[Extracted rows]
----
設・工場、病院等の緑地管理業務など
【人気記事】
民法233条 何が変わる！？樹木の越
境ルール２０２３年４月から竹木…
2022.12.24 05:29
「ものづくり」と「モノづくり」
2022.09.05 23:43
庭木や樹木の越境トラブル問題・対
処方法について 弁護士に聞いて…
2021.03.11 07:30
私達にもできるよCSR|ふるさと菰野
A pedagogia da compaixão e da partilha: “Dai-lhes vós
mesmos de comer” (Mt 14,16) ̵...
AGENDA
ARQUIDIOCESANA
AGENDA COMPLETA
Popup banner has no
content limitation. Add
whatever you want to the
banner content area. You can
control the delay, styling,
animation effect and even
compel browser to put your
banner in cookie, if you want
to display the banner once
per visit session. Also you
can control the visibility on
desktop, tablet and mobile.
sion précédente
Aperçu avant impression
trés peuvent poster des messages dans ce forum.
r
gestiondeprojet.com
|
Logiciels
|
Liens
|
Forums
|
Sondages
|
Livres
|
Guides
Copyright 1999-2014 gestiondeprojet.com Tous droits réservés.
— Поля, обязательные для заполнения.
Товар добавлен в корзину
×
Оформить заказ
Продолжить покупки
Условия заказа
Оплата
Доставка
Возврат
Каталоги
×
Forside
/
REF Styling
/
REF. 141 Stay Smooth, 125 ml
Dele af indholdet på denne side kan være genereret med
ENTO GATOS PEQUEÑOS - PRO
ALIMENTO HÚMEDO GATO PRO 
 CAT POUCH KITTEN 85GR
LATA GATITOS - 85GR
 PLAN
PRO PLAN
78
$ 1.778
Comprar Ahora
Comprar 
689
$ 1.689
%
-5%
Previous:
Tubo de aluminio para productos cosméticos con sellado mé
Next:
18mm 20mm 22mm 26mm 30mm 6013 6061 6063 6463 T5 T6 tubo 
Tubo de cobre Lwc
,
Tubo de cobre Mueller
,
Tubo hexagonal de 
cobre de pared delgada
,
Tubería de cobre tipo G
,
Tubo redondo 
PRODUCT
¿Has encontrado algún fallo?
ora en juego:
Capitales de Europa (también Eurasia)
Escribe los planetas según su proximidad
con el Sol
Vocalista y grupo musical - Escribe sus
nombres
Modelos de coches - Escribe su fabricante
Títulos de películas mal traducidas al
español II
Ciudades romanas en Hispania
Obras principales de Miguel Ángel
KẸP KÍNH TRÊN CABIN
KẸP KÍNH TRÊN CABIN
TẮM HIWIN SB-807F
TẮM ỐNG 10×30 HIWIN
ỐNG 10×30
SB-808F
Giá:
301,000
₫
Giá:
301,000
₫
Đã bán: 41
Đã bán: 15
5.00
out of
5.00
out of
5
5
----
◆ Problem to work on ◆
Reproduce every line of the rows above, keeping each one word for word.

◆ Expected answer ◆
設・工場、病院等の緑地管理業務など
【人気記事】
民法233条 何が変わる！？樹木の越
境ルール２０２３年４月から竹木…
2022.12.24 05:29
「ものづくり」と「モノづくり」
2022.09.05 23:43
庭木や樹木の越境トラブル問題・対
処方法について 弁護士に聞いて…
2021.03.11 07:30
私達にもできるよCSR|ふるさと菰野
A pedagogia da compaixão e da partilha: “Dai-lhes vós
mesmos de comer” (Mt 14,16) ̵...
AGENDA
ARQUIDIOCESANA
AGENDA COMPLETA
Popup banner has no
content limitation. Add
whatever you want to the
banner content area. You can
control the delay, styling,
animation effect and even
compel browser to put your
banner in cookie, if you want
to display the banner once
per visit session. Also you
can control the visibility on
desktop, tablet and mobile.
sion précédente
Aperçu avant impression
trés peuvent poster des messages dans ce forum.
r
gestiondeprojet.com
|
Logiciels
|
Liens
|
Forums
|
Sondages
|
Livres
|
Guides
Copyright 1999-2014 gestiondeprojet.com Tous droits réservés.
— Поля, обязательные для заполнения.
Товар добавлен в корзину
×
Оформить заказ
Продолжить покупки
Условия заказа
Оплата
Доставка
Возврат
Каталоги
×
Forside
/
REF Styling
/
REF. 141 Stay Smooth, 125 ml
Dele af indholdet på denne side kan være genereret med
ENTO GATOS PEQUEÑOS - PRO
ALIMENTO HÚMEDO GATO PRO 
 CAT POUCH KITTEN 85GR
LATA GATITOS - 85GR
 PLAN
PRO PLAN
78
$ 1.778
Comprar Ahora
Comprar 
689
$ 1.689
%
-5%
Previous:
Tubo de aluminio para productos cosméticos con sellado mé
Next:
18mm 20mm 22mm 26mm 30mm 6013 6061 6063 6463 T5 T6 tubo 
Tubo de cobre Lwc
,
Tubo de cobre Mueller
,
Tubo hexagonal de 
cobre de pared delgada
,
Tubería de cobre tipo G
,
Tubo redondo 
PRODUCT
¿Has encontrado algún fallo?
ora en juego:
Capitales de Europa (también Eurasia)
Escribe los planetas según su proximidad
con el Sol
Vocalista y grupo musical - Escribe sus
nombres
Modelos de coches - Escribe su fabricante
Títulos de películas mal traducidas al
español II
Ciudades romanas en Hispania
Obras principales de Miguel Ángel
KẸP KÍNH TRÊN CABIN
KẸP KÍNH TRÊN CABIN
TẮM HIWIN SB-807F
TẮM ỐNG 10×30 HIWIN
ỐNG 10×30
SB-808F
Giá:
301,000
₫
Giá:
301,000
₫
Đã bán: 41
Đã bán: 15
5.00
out of
5.00
out of
5
5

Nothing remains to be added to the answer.